Un couvre feu non respecté justifie une violence policière démesurée, suivie de chutes de 14 personnes dans la Loire
Les images sont choquantes, la présence des chiens, agressifs, les charges policières aveugles et violentes nous renvoient inévitablement des flashsbacks de certaines périodes de guerre passées...
Quand 5 à 15 minutes dans l'eau deviennent une éternité, quand 5 à 15 minutes nous font prendre cruellement conscience à quel point la vie peut ne tenir qu’à un fil, quand ces 5 à 15 minutes deviennent une lutte pour la survie, quand on réalise pendant ces 5 à 15 minutes, que faire la fête est devenu dangereux en ces jours menaçants, si la police s’en mêle…

Ou est passé Steve ?

Lieu : Nantes, Crime : non respect du couvre feu et musique tardive, Sanction : violences débridées, 14 chutes, plusieurs blessé(e)s, une personne portée disparue à ce jour.

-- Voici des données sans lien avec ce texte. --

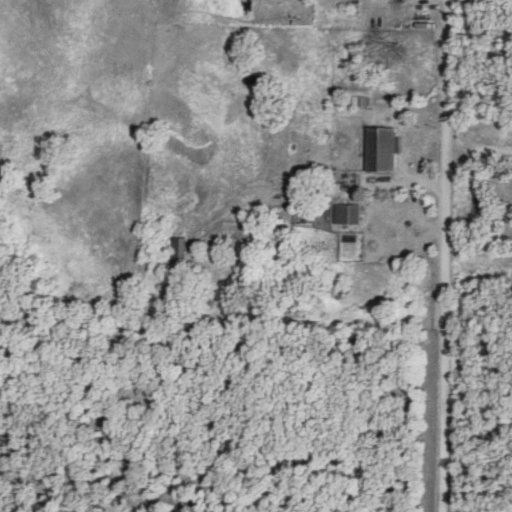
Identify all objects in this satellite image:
building: (382, 149)
building: (349, 214)
building: (180, 249)
road: (448, 256)
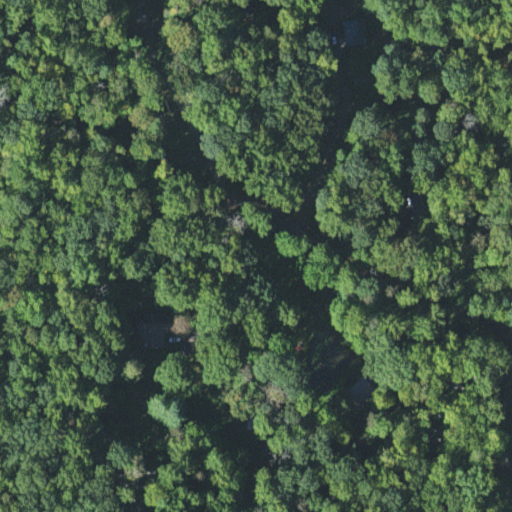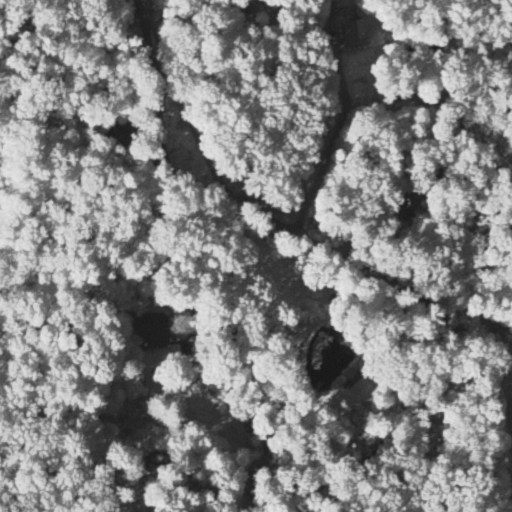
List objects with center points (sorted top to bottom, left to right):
road: (144, 23)
building: (355, 30)
road: (188, 117)
road: (176, 206)
road: (297, 233)
road: (249, 286)
building: (155, 327)
dam: (340, 328)
dam: (357, 347)
building: (360, 385)
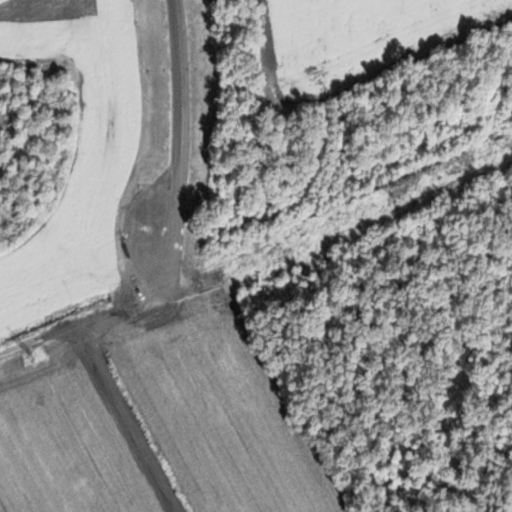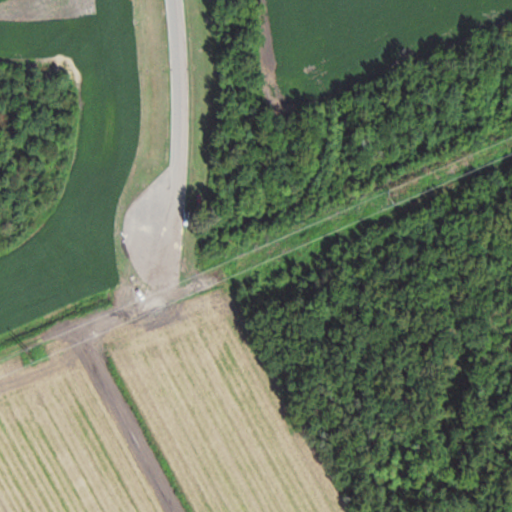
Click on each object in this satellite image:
road: (185, 128)
power tower: (395, 197)
power tower: (35, 354)
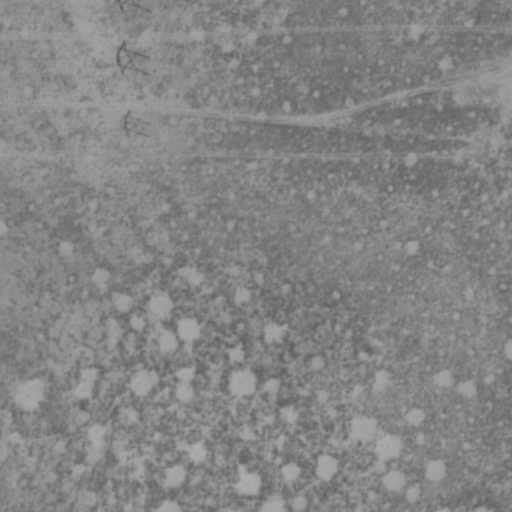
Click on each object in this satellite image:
power tower: (148, 62)
power tower: (150, 127)
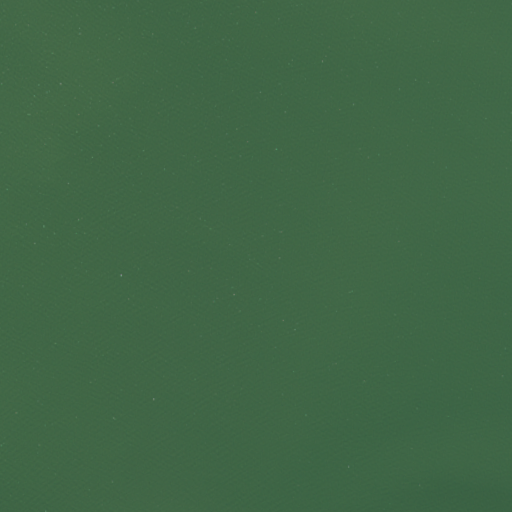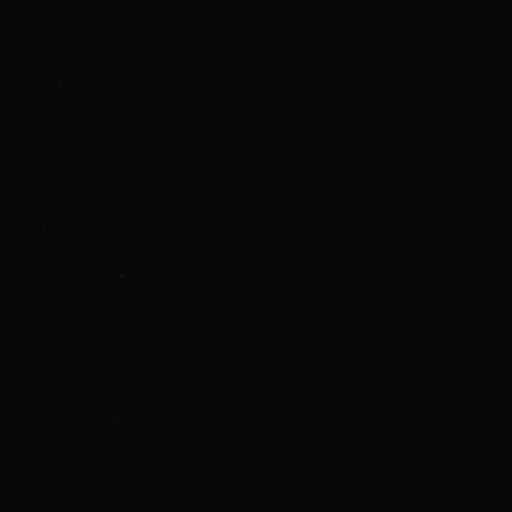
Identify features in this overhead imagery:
river: (112, 300)
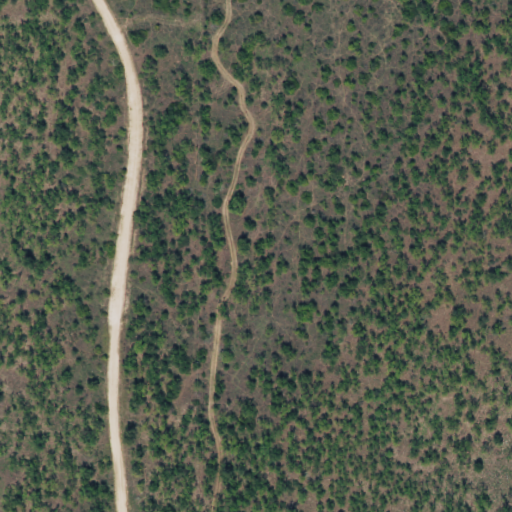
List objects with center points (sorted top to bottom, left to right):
road: (130, 251)
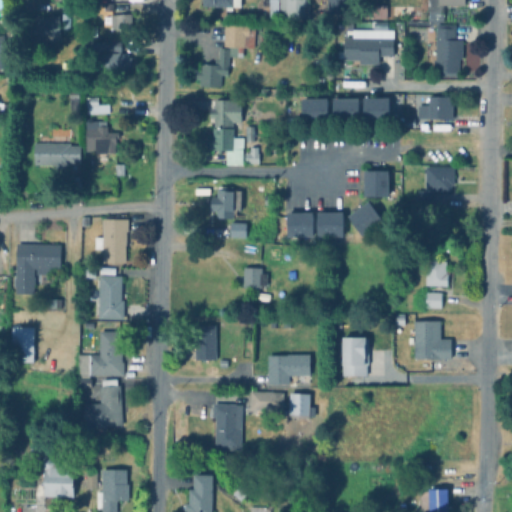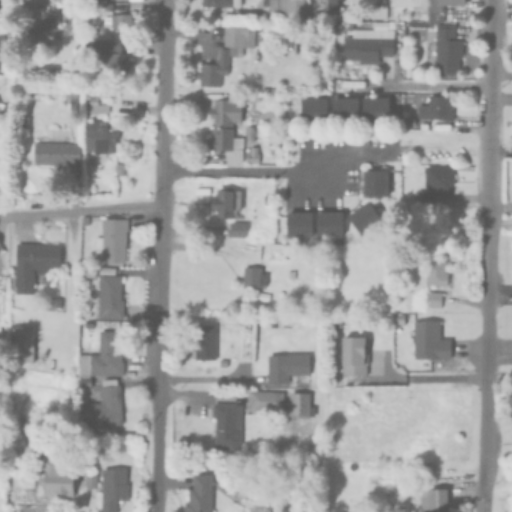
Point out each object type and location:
building: (321, 2)
road: (27, 3)
building: (219, 3)
building: (220, 3)
building: (284, 8)
building: (437, 8)
building: (439, 8)
building: (272, 9)
building: (294, 9)
building: (118, 17)
building: (64, 20)
building: (113, 20)
building: (46, 25)
building: (379, 25)
building: (276, 27)
building: (46, 28)
building: (365, 48)
building: (365, 48)
building: (443, 50)
building: (445, 50)
building: (2, 51)
building: (224, 53)
building: (225, 53)
building: (4, 55)
building: (103, 56)
building: (110, 56)
building: (62, 67)
road: (500, 71)
road: (431, 85)
building: (266, 91)
building: (73, 101)
building: (94, 105)
building: (434, 107)
building: (344, 108)
building: (436, 108)
building: (313, 109)
building: (347, 109)
building: (377, 109)
building: (315, 110)
building: (20, 119)
building: (225, 124)
building: (224, 129)
building: (248, 133)
building: (98, 137)
building: (98, 137)
building: (254, 149)
building: (55, 153)
building: (55, 153)
building: (251, 157)
building: (233, 158)
building: (118, 168)
road: (277, 172)
building: (437, 177)
building: (374, 182)
building: (376, 182)
building: (434, 182)
building: (424, 194)
building: (268, 199)
building: (225, 201)
building: (225, 202)
road: (82, 207)
building: (362, 216)
building: (365, 217)
building: (298, 223)
building: (300, 223)
building: (328, 223)
building: (330, 223)
building: (237, 229)
building: (216, 231)
building: (111, 239)
building: (111, 239)
building: (76, 253)
road: (484, 255)
road: (159, 256)
building: (32, 263)
building: (33, 263)
building: (87, 271)
building: (434, 272)
building: (435, 272)
building: (252, 276)
building: (253, 277)
building: (109, 293)
building: (108, 296)
building: (431, 298)
building: (431, 299)
building: (399, 319)
building: (429, 340)
building: (203, 341)
building: (204, 341)
building: (429, 341)
building: (21, 343)
building: (21, 343)
building: (352, 355)
building: (102, 356)
building: (352, 356)
building: (102, 357)
building: (287, 367)
road: (438, 377)
building: (83, 382)
building: (264, 400)
building: (265, 401)
building: (297, 404)
building: (298, 405)
building: (17, 406)
building: (103, 406)
building: (103, 406)
building: (225, 425)
building: (226, 425)
building: (58, 478)
building: (57, 479)
building: (92, 481)
building: (111, 487)
building: (115, 489)
building: (198, 493)
building: (203, 494)
building: (435, 500)
building: (437, 501)
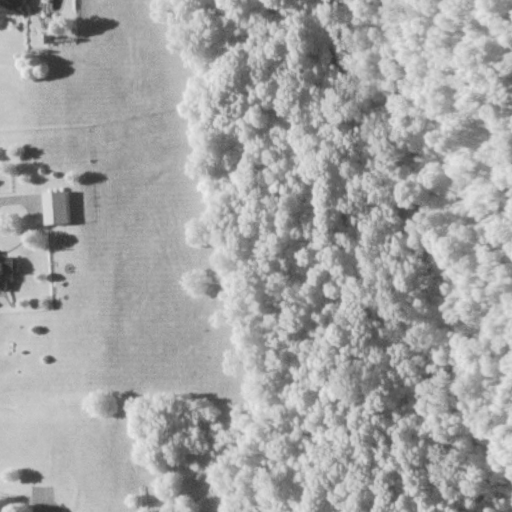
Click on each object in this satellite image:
building: (13, 7)
building: (57, 207)
building: (6, 269)
road: (8, 493)
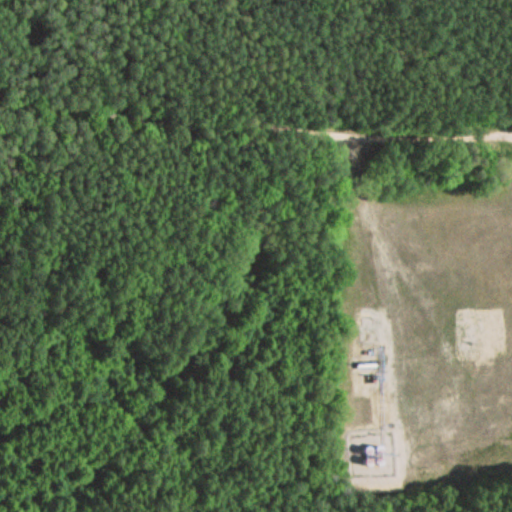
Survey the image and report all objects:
road: (255, 131)
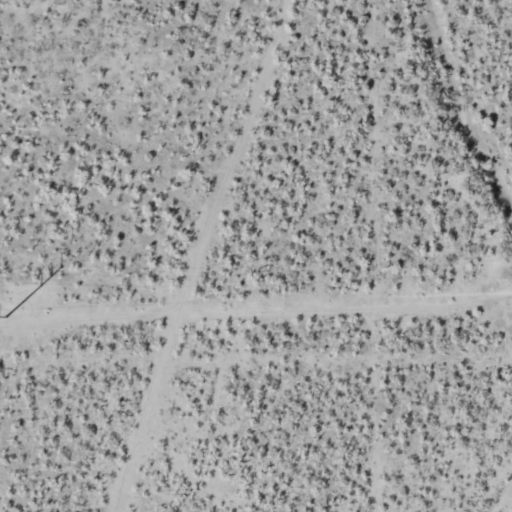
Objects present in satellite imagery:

**Dimanche 23 Juin 2019 - Marseille, participation à une manifestation**

Le samedi 22 Juin à Marseille lors d’une manifestation de Gilets Jaunes un jeune est violemment matraqué par un policier. 
Coincé entre des plots en métal, le policier le pousse violemment, puis lui assène plusieurs coups de matraque sur la tête. 
Avec l’aide d’autres manifestants, le jeune homme arrive à s'extirper des plots.
Il a la nuque en sang, il est abasourdi.

Lieu : Marseille, Crime : participation à une manifestation. Sanction : Matraquage intensif

**Dimanche 23 Juin - Poitiers, Montbernage.**

Un jeune homme est placé dans le coma artificiel après une interpellation avec usage du Taser de la part de la Police. La police procède à l’interpellation d’un groupe afin de vérifier que leurs chiens sont en règle, le contrôle est selon le parquet tout à fait justifié et qui plus est plusieurs personnes au sein du groupe étaient fortement alcoolisées.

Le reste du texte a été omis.